Criticism, which is more often used by women then men, is the expression of disapproval of someone or something based on perceived faults or mistakes. Often times criticisms may be stated as a complaint, but criticisms are really veiled swipes at the perceived defects in the other party’s personality. While some people may call criticism “constructive,” I’ve never met a person (including myself) who doesn’t feel hurt by a criticism. And when people are repeatedly hurt by criticism, intimacy is eroded and relationships suffer.
For example, the statement “You never take out the trash even though I’ve asked you a million times” is a criticism because the underlying message is actually, “You’re a lazy bum and you never help out around the house.” While there might be some elements of truth in this statement, it is doubtful that it’s entirely true.
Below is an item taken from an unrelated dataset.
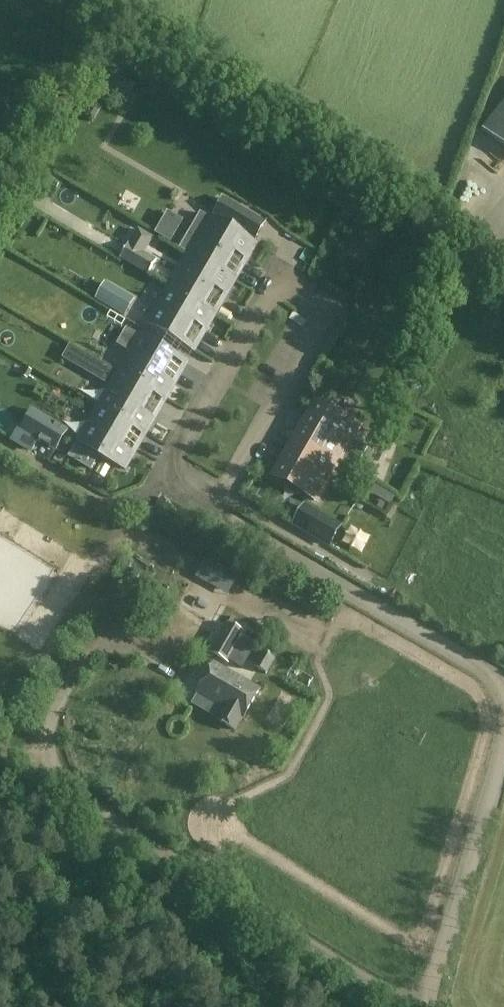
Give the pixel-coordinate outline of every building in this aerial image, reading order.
[(503,146),(503,103),(483,129),(503,146)] [(264,222),(221,198),(212,214),(254,239),(264,222)] [(256,245),(200,213),(179,249),(187,254),(188,254),(235,281),(235,280),(231,278),(242,257),(247,260),(256,245)] [(121,258),(148,274),(156,260),(144,253),(153,237),(139,229),(130,244),(121,258)] [(219,290),(227,295),(235,281),(188,254),(187,254),(176,274),(181,276),(172,291),(168,288),(167,289),(214,316),(215,316),(207,311),(219,290)] [(119,294),(104,286),(95,303),(109,311),(119,294)] [(214,316),(167,289),(155,309),(160,311),(152,326),(147,323),(146,324),(194,352),(194,350),(186,346),(198,325),(206,330),(214,316)] [(135,354),(131,351),(119,371),(166,399),(174,385),(166,380),(178,360),(186,364),(187,363),(140,336),(139,337),(144,340),(135,354)] [(60,356),(103,382),(111,369),(93,358),(67,343),(60,356)] [(166,399),(119,371),(119,372),(123,375),(115,389),(110,386),(98,406),(146,434),(154,420),(146,415),(158,395),(166,399)] [(307,427),(306,427),(297,441),(338,465),(359,429),(318,405),(309,420),(310,421),(307,427)] [(145,434),(146,434),(98,406),(98,407),(103,410),(94,424),(90,421),(78,442),(125,469),(133,455),(125,450),(137,430),(145,434)] [(19,430),(54,451),(66,430),(31,409),(19,430)] [(317,500),(338,465),(297,441),(289,455),(290,456),(286,462),(285,461),(276,476),(317,500)] [(77,444),(70,455),(91,468),(97,457),(77,444)] [(301,503),(290,521),(325,543),(338,526),(301,503)] [(87,536),(80,556),(109,567),(116,547),(87,536)] [(98,574),(67,554),(57,570),(61,572),(48,593),(47,593),(32,616),(19,637),(16,635),(0,660),(0,713),(9,718),(98,574)] [(218,562),(207,556),(195,578),(206,584),(211,575),(232,588),(240,574),(218,562)] [(229,662),(245,634),(228,624),(212,652),(229,662)] [(266,674),(276,659),(262,651),(253,666),(266,674)] [(259,691),(214,665),(198,692),(225,708),(218,722),(234,732),(242,718),(243,719),(259,691)] [(157,718),(170,720),(172,708),(159,706),(157,718)]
As an alternative, try this three-step approach the next time you feel triggered to criticize someone:
1. I feel… (use an actual feeling word here, such as angry, irritated, frustrated, etc.)
2. About what… (clarify what is bothering you)
3. I need… (state specifically what you would like/want and avoid stating what you don’t want)
With these steps in mind, we can restate the above criticism as follows: “I feel frustrated when you tell me that you’re going to take out the trash and you don’t follow through. I would appreciate it if you would take out the trash right now.” This request demonstrates that the person who would have otherwise criticized is able to contain his/her frustrations and deliver a respectful statement and request to the listener.
If you’re not clear about what you feel or need, talk it over with a trusted friend or a professional before delivering your new statement. Evaluate the outcome of your efforts and refine your strategy as needed. I’m hopeful that this approach will help you cultivate more meaningful and respectful relationships of all kinds.